## [TASK DATA]
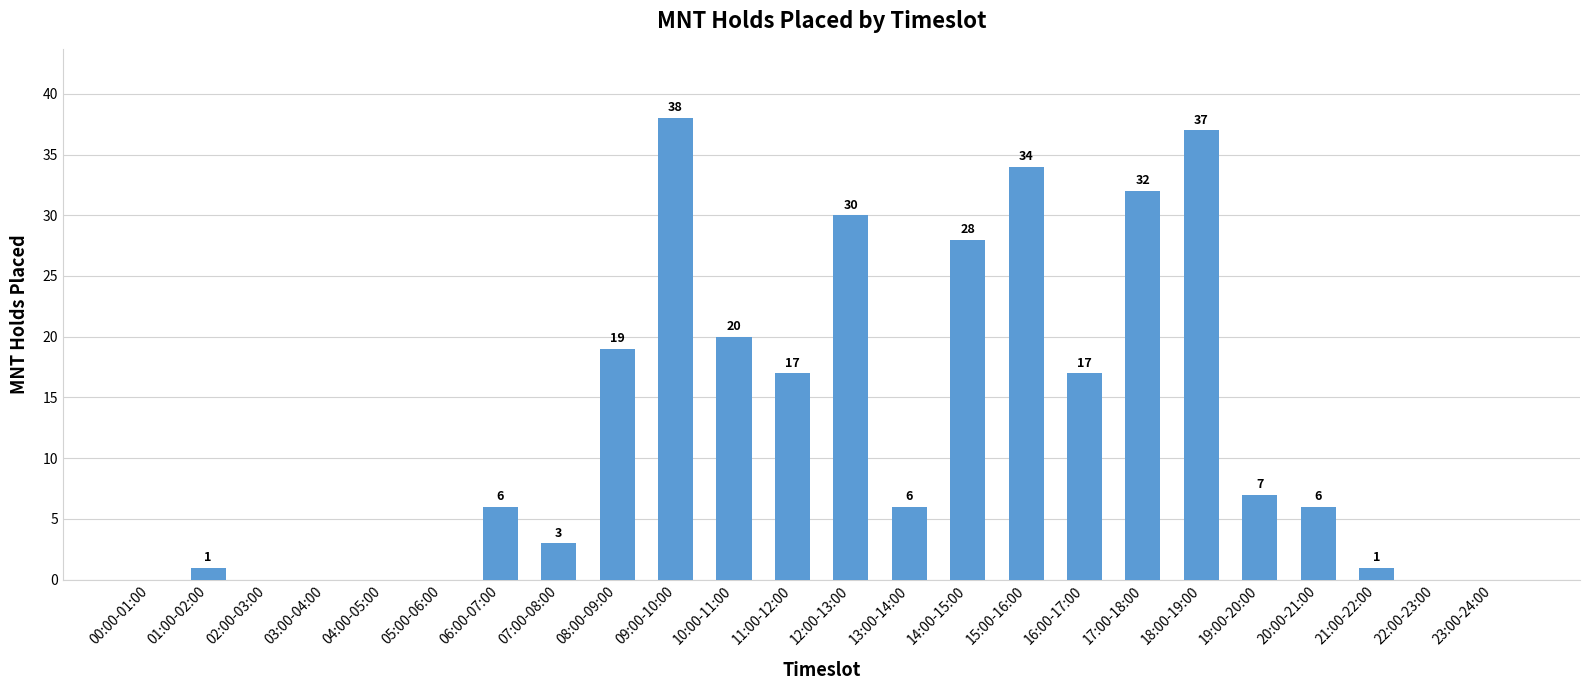

At which label is the value closest to 19?

08:00-09:00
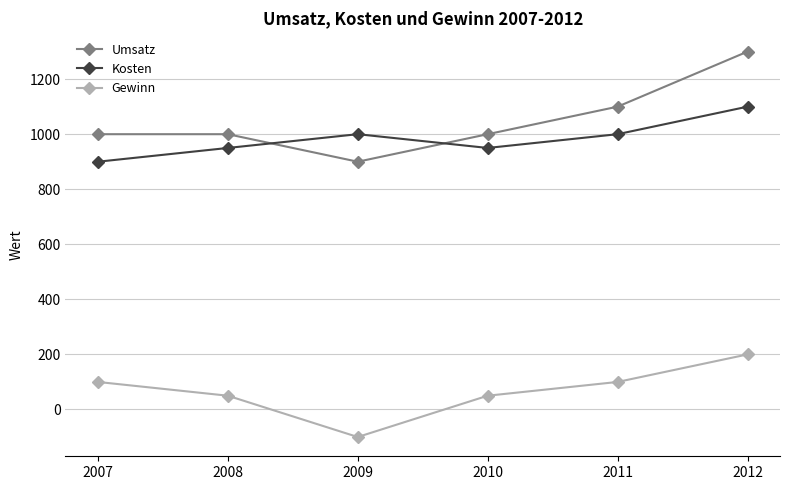

In Gewinn, how many points are lower than both neighbors (excluding endpoints)?

1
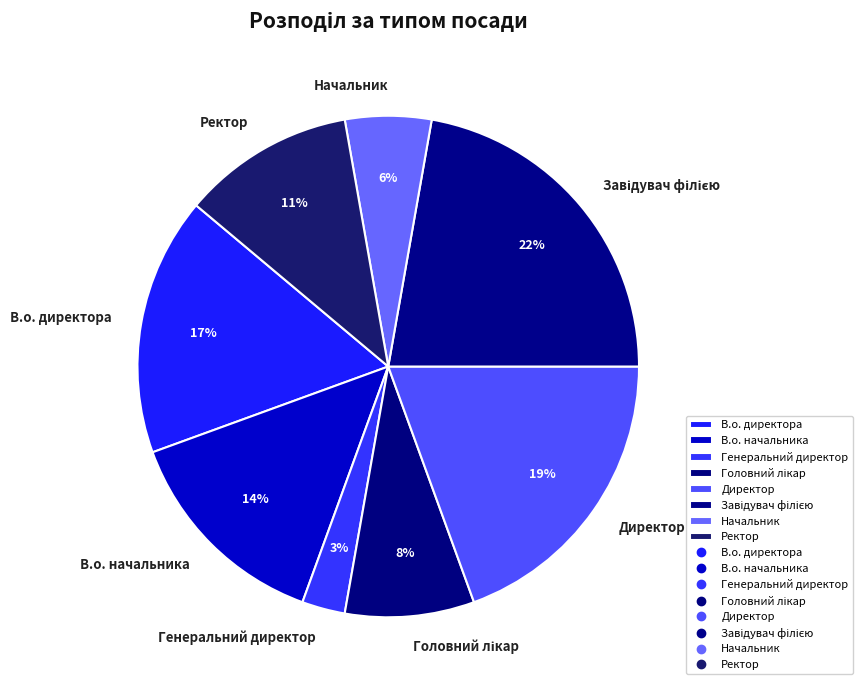

True or false: Директор accounts for 19% of the total.

True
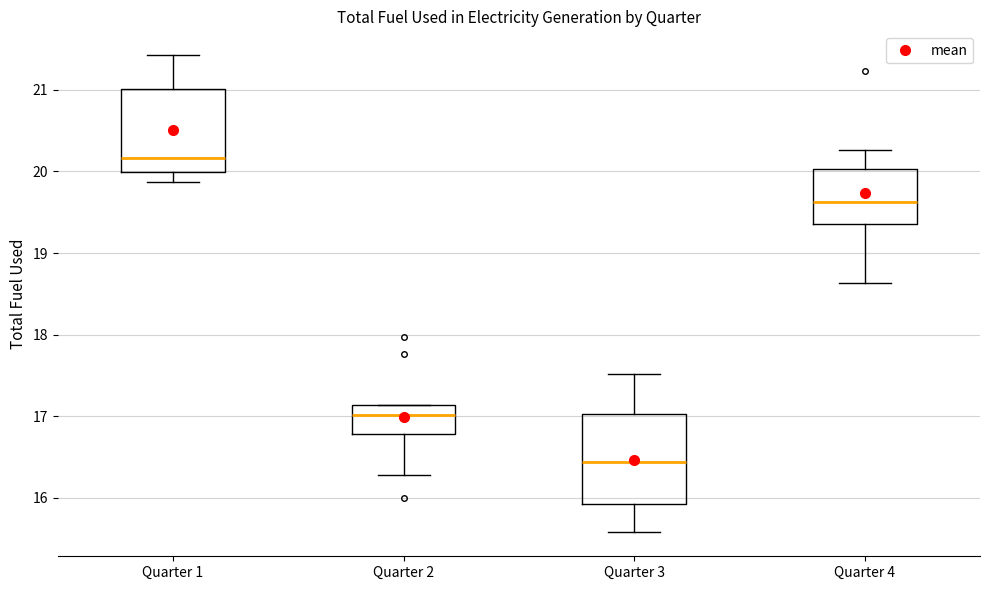

Where does the lower whisker of the box for Quarter 1 end on the y-axis? The values are not printed on the chart, so give them approximately, as read against the axis.

19.9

## [WHAT THE TASK REQUIRES]
Rewrite all of the data above, changing "chart" to "graph" and keeping everything else the same. Omit the pictures.

## [EXERCISE ANSWER]
At which label is the value closest to 19?

08:00-09:00

In Gewinn, how many points are lower than both neighbors (excluding endpoints)?

1

True or false: Директор accounts for 19% of the total.

True

Where does the lower whisker of the box for Quarter 1 end on the y-axis? The values are not printed on the graph, so give them approximately, as read against the axis.

19.9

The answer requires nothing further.